-------- DATA FOR THIS TASK --------

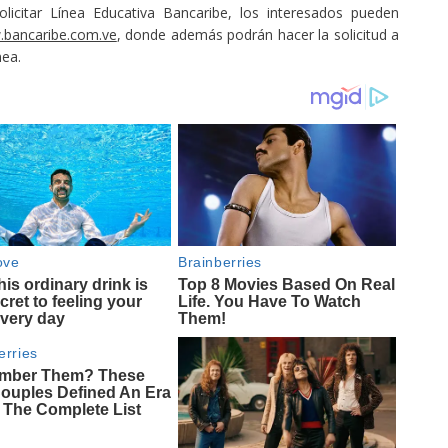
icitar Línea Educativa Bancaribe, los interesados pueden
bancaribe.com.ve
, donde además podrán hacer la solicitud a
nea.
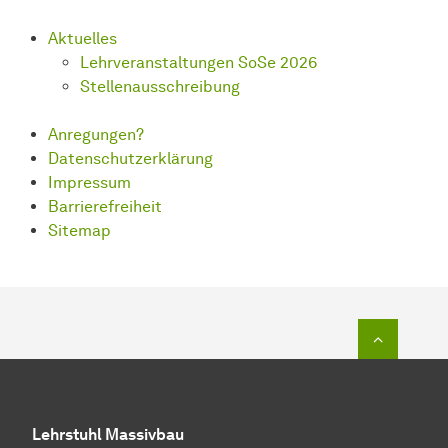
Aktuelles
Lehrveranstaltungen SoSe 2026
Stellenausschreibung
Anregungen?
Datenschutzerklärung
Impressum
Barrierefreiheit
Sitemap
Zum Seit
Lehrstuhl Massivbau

--------
-------- DATA FOR THIS TASK --------

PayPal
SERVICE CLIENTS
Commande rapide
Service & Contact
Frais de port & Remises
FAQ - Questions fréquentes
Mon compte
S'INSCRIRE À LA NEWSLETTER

--------

- _TO DO_: Nothing but the lines above from the one containing "Barrierefreiheit" through the one containing "Lehrstuhl Massivbau" should appear in the answer, each repeated exactly.

- _EXPECTED OUTPUT_:
Barrierefreiheit
Sitemap
Zum Seit
Lehrstuhl Massivbau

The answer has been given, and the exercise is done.